The cast is uniformly excellent: Ramon Vargas adds some Puccinian emotional muscle to the unhappy Werther; Brian Mulligan brings his solid presence and beautiful tone to Albert (he last appeared here as Valentin in Faust, so he seems to be making a habit of playing thankless male roles taken from Goethe); and Alice Coote, beloved by us since her piercing Ruggiero in the brilliant Alcina seen here several years ago, embodies not only the warmth and kindness of Charlotte, but the intelligence which would lead a woman like her to realize that steady, considerate, and loving Albert might make a truer and happier path for her life than the deeper, but stranger and flightier, Werther. (He is a man who responds to her tears over her mother’s death by wishing that no lips but his may ever kiss her.) Heidi Stober is all charm and beautiful voice as Sophie; Austin Kness as Bruhlmann, who seems to be moving boxes in every scene, has little to do but does it very handsomely. Christian Van Horn, Susannah Biller, Bojan Knezevic, and Robert MacNeil are all excellent as well. Emmanuel Villaume shaped the orchestra beautifully. The score made me wonder if what I thought of as my dislike of Massenet is merely a dislike of Manon.

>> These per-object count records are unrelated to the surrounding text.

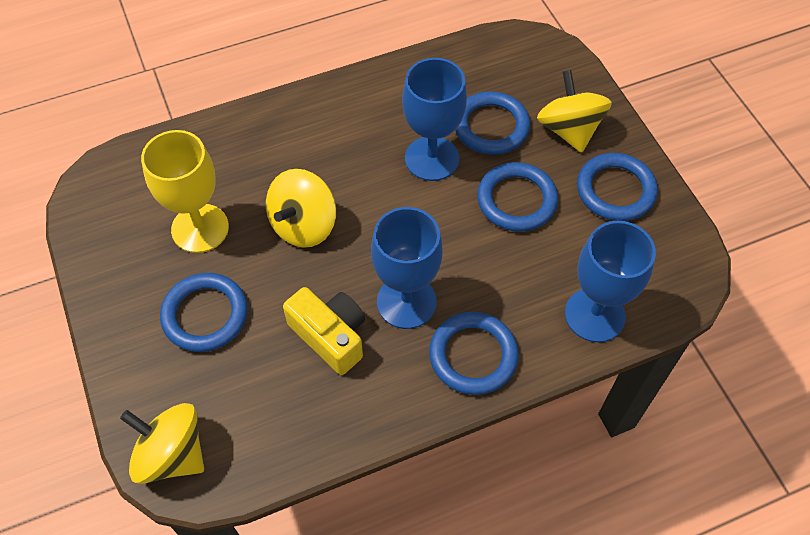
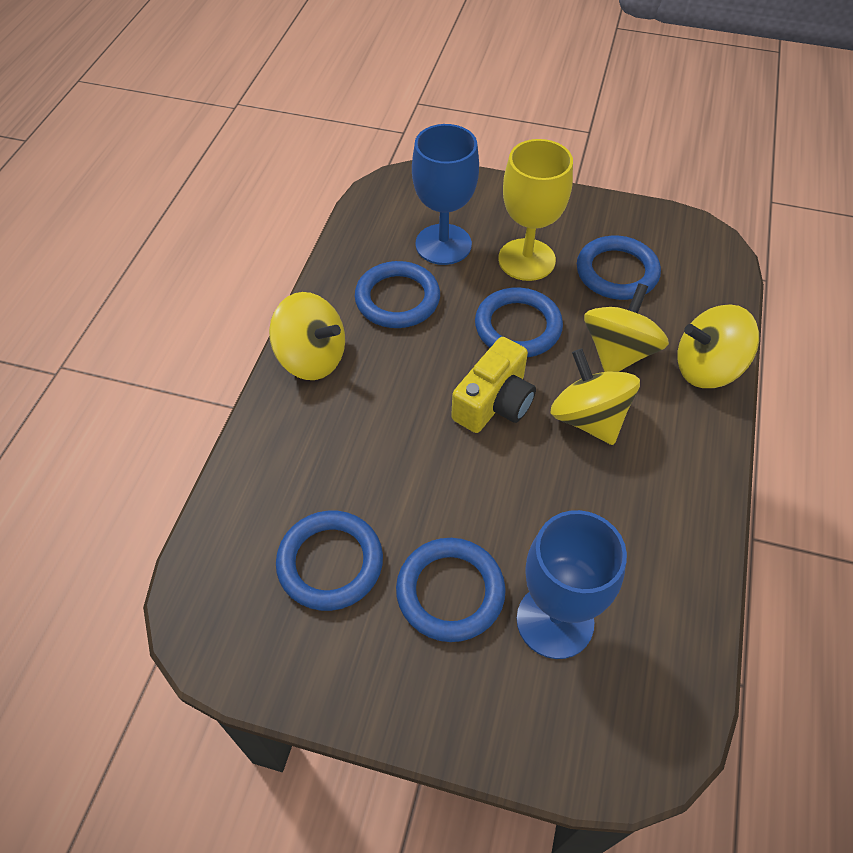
blue goblet: [371,207,443,329] [402,58,467,181] [565,221,656,342] = 3 -> [412,124,479,265] [517,510,627,659] = 2
yellow spinning top: [120,403,204,484] [266,169,336,248] [537,70,612,153] = 3 -> [269,292,345,380] [550,349,640,445] [584,283,669,372] [677,304,759,388] = 4

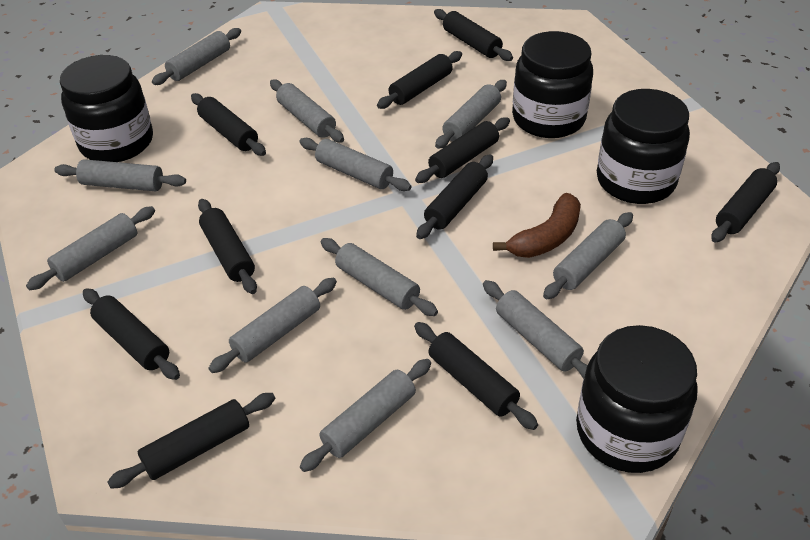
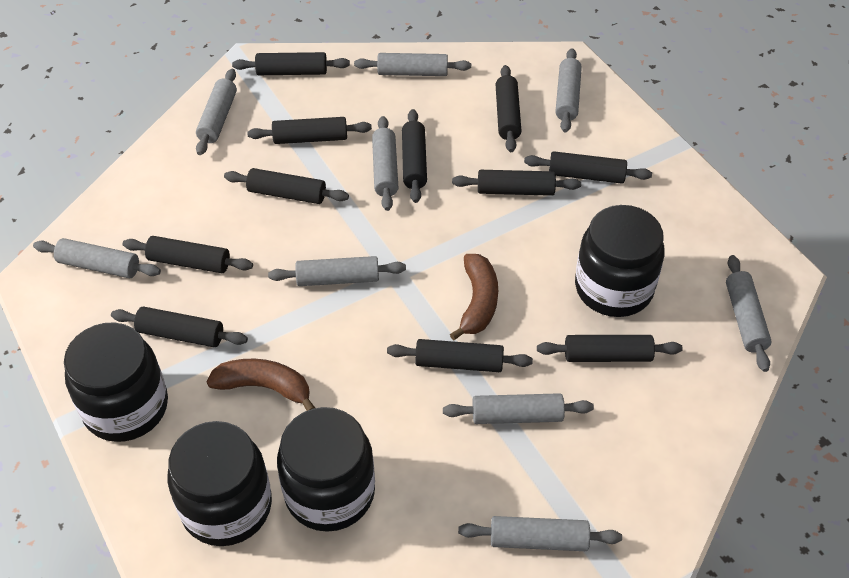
black rolling pin: [83,288,180,380] [107,393,275,489] [191,93,266,156] [198,199,257,294] [377,51,462,109] [414,322,538,430] [415,117,510,183] [416,154,493,239] [434,9,513,61] [711,162,780,243] = 10 -> [111,307,248,347] [123,236,253,273] [224,168,349,204] [232,52,350,75] [247,117,372,144] [387,339,533,372] [402,109,427,203] [452,170,581,196] [495,65,522,152] [524,151,652,184] [537,335,683,362] = 11
brown banana: [493,193,581,258] = 1 -> [207,359,315,411] [450,254,498,340] = 2
grey rolling pin: [26,206,155,290] [54,159,186,191] [152,28,241,85] [208,278,337,373] [270,80,344,143] [299,138,411,191] [300,359,431,472] [321,238,438,316] [435,80,507,149] [483,280,588,379] [543,212,633,299] = 11 -> [33,238,161,278] [196,69,237,155] [268,256,406,286] [354,53,471,76] [372,116,398,211] [443,393,594,424] [458,516,622,551] [555,48,582,133] [726,255,772,372] = 9

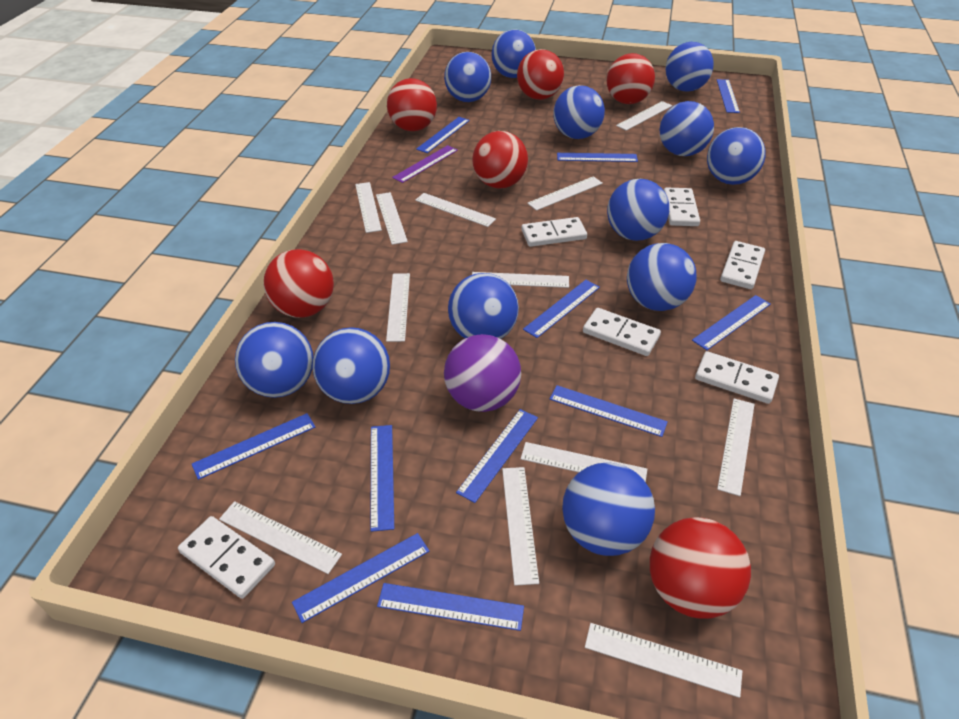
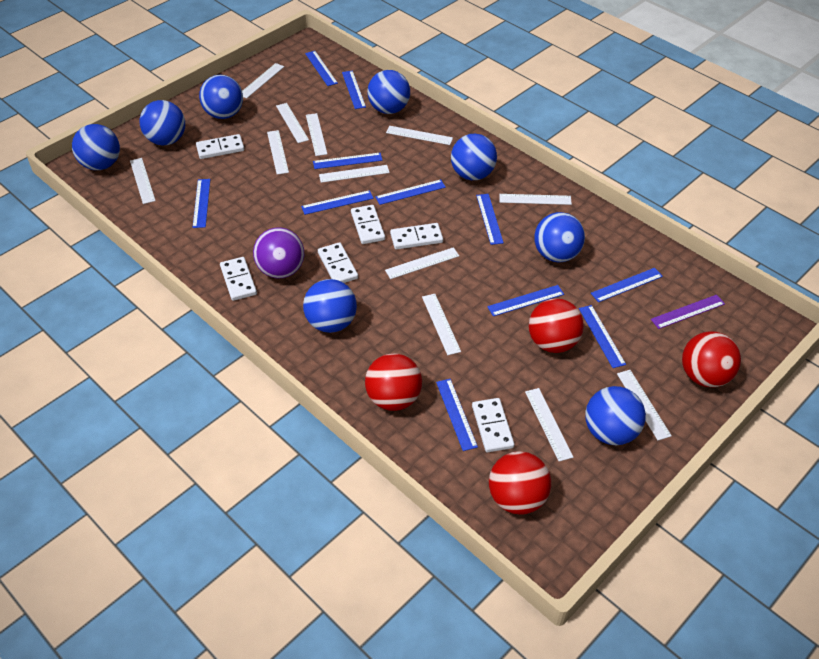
blue ball: [235,322,313,398] [312,327,390,404] [444,52,491,102] [448,273,519,339] [492,30,536,78] [553,85,605,139] [562,462,655,556] [607,179,669,241] [627,243,697,311] [660,101,714,156] [665,42,714,92] [707,127,766,185] = 12 -> [72,124,120,170] [140,100,185,145] [199,75,243,119] [303,279,357,333] [367,70,410,114] [451,134,497,180] [534,212,585,262] [585,386,646,445] = 8
red ball: [264,249,334,318] [387,78,437,131] [472,131,528,188] [517,49,564,100] [607,53,655,104] [650,517,751,619] = 6 -> [365,353,422,411] [489,451,551,515] [529,298,584,353] [682,331,741,387] = 4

The direction and the sets are thoughtful and attractive, though there are some missteps: when Charlotte tells the dying Werther that she will at last give him his kiss, the emotional power of the moment is undercut if we’ve just seen her not only kiss him passionately but roll around on the ground with him. Albert should not be present (silently glowering) when Charlotte re-reads Werther’s old letters and realizes she loves him; a wise and kind woman would not do that in front of her husband, and if Charlotte is not wise and kind, she is not Charlotte. But what a relief to see that San Francisco Opera has not completely given up on thought-provoking stagings, or the less obvious works in the repertory.
Finally, let me recommend that anyone moved to read or re-read The Sorrows of Young Werther before or after the opera should follow that up with Thomas Mann’s Lotte in Weimar: The Beloved Returns, based on the reunion after forty years of Goethe with his original Charlotte; despite the somewhat clumsy Englishing of H.T. Lowe-Porter, it’s still a rich and ironic look at their relationship, and where life and history took them afterwards, and deepens one's appreciation of the original. As for that original, it still held up for me, somewhat to my surprise, as opposed to Abbe Prevost’s Manon Lescaut, the whole of which read to me like a parody of romantic fiction (like something from Jane Austen’s juvenilia).